* [Work to complete] Below are records; the lines starting at the one with "For every layout" and ending at the one with "Page size: 2001x1125." must be reproduced exactly, both included. Pictures must not appear.

Top of Records to process

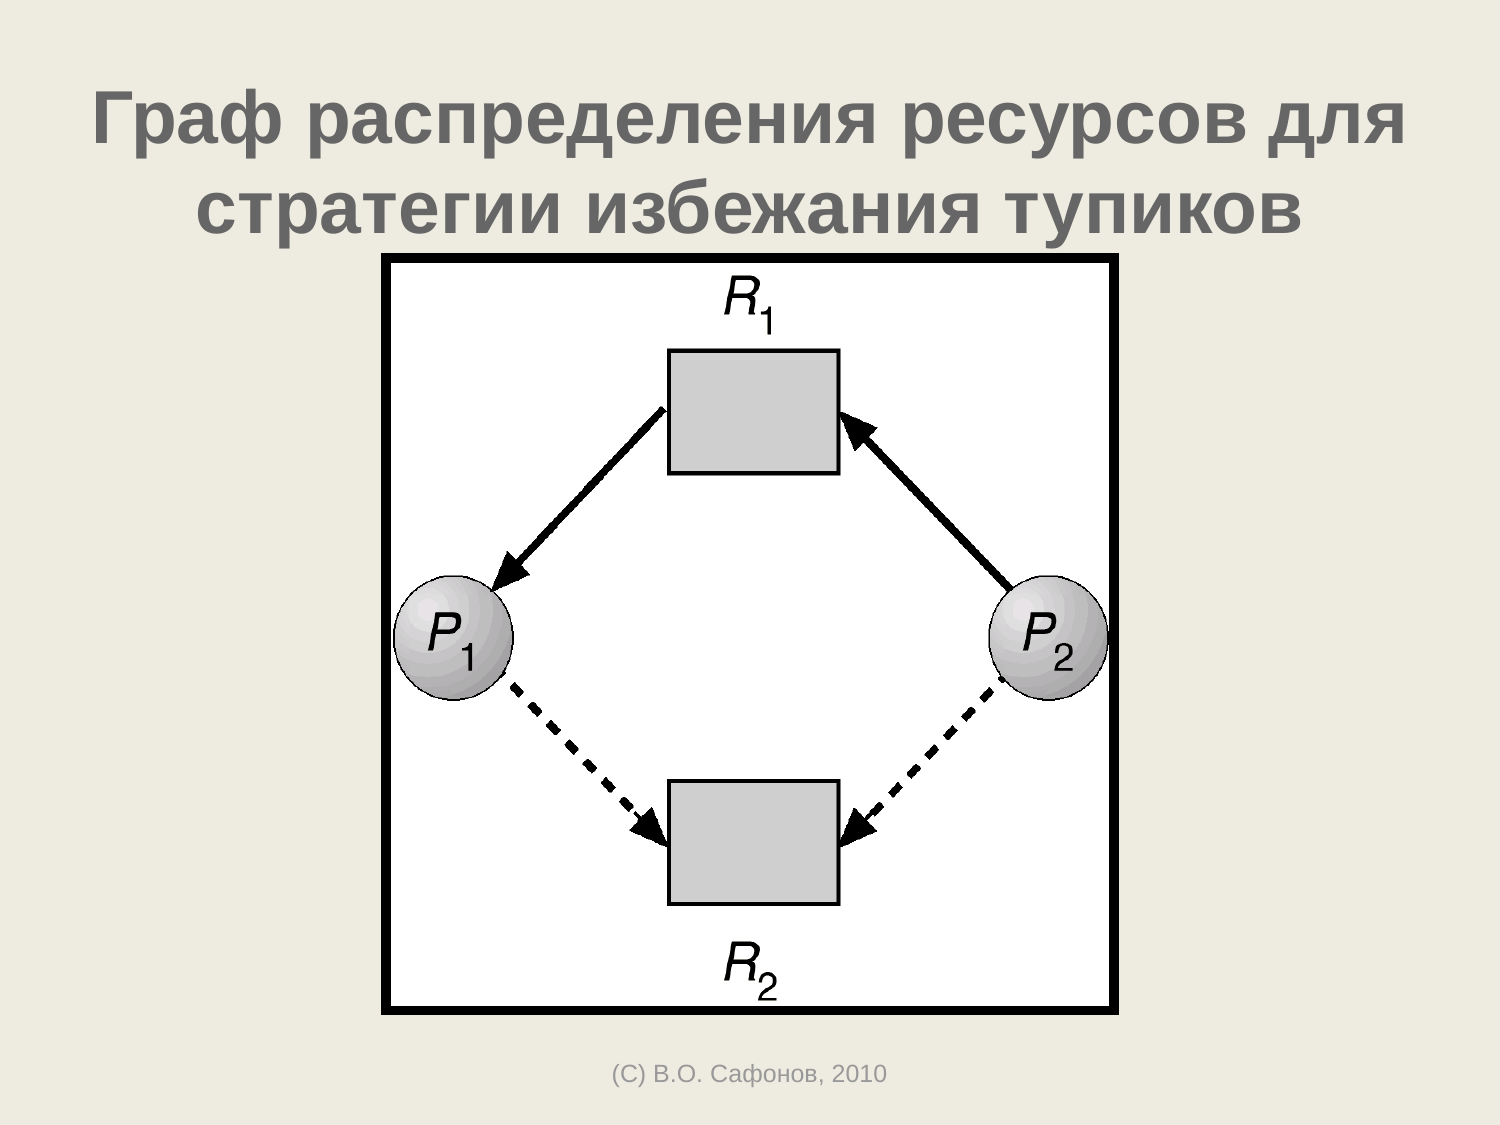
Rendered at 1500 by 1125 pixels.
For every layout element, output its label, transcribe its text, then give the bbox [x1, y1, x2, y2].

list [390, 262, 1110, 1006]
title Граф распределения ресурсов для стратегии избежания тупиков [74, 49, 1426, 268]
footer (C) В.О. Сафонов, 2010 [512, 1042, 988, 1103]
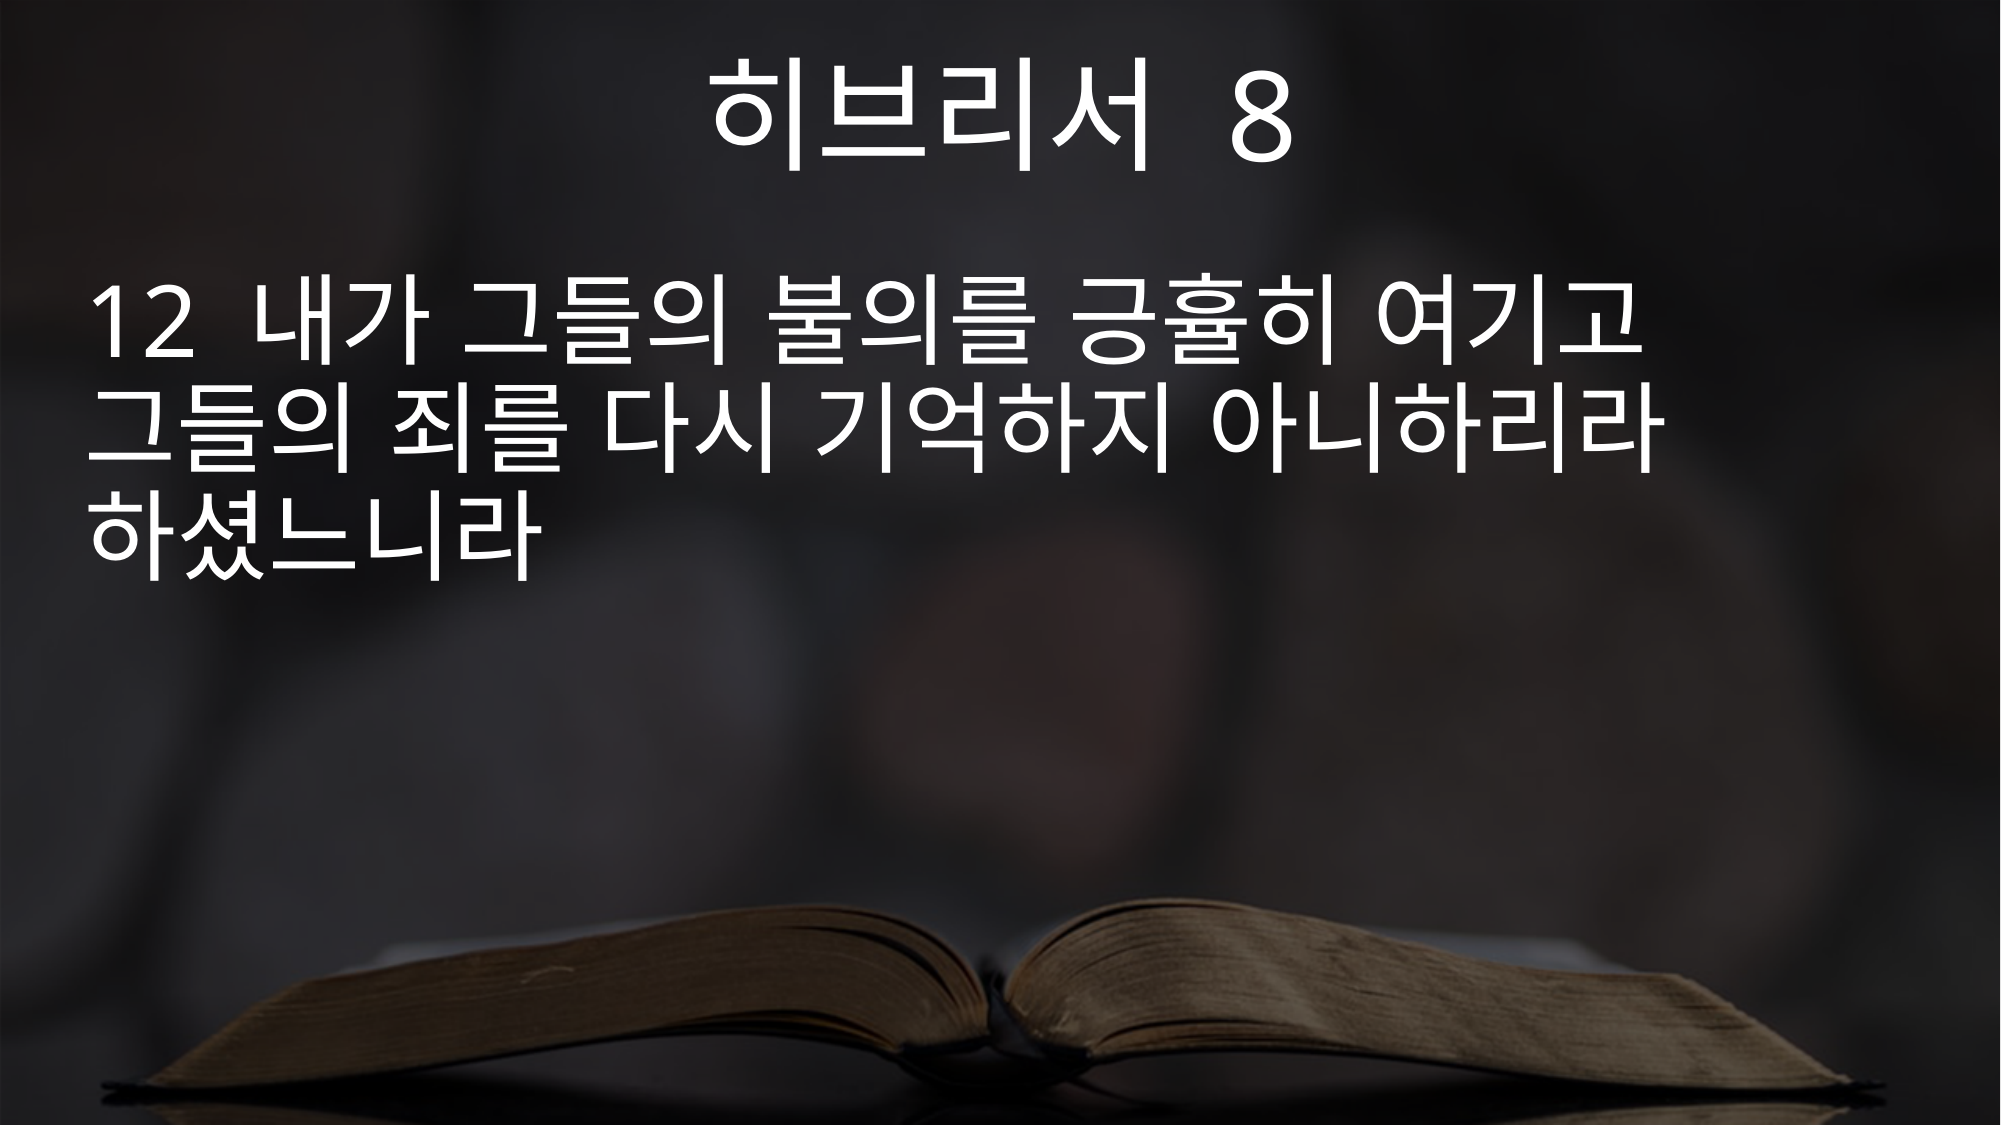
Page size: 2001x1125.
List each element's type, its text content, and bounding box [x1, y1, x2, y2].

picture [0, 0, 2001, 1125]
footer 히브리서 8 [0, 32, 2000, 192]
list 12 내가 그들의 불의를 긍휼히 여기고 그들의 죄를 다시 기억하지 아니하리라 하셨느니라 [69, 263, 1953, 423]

Bottom of Records to process

* [Exercise output]
For every layout element, output its label, transcribe its text, then give the bbox [x1, y1, x2, y2].

list [390, 262, 1110, 1006]
title Граф распределения ресурсов для стратегии избежания тупиков [74, 49, 1426, 268]
footer (C) В.О. Сафонов, 2010 [512, 1042, 988, 1103]
Page size: 2001x1125.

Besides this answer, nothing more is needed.